- [Task instructions]:
Which lines in the records below hold the word "that"? Copy each of them.

- [Record set]:
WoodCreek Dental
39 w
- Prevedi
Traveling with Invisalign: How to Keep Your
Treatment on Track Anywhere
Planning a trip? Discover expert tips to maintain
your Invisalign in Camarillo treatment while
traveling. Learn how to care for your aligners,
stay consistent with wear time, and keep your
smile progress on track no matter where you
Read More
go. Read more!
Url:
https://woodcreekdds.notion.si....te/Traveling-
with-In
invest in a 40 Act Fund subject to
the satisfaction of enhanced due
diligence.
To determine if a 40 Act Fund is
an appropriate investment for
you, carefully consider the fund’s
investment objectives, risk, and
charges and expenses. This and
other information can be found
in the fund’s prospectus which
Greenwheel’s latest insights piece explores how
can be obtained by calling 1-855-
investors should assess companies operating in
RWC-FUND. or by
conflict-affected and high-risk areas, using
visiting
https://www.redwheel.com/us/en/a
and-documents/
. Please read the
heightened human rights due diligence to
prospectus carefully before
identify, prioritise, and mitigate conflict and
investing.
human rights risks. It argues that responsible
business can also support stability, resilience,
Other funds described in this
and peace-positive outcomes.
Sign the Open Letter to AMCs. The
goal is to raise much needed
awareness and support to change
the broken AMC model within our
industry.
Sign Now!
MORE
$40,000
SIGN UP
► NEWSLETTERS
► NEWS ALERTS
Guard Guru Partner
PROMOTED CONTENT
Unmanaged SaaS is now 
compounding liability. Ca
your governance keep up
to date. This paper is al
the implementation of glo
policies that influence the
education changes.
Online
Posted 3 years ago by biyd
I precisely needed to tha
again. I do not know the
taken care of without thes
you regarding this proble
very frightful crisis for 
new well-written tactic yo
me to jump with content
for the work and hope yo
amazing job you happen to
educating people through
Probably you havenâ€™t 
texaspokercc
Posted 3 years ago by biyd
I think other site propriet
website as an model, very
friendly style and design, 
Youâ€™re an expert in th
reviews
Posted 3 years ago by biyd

- [Answer box]:
human rights risks. It argues that responsible
policies that influence the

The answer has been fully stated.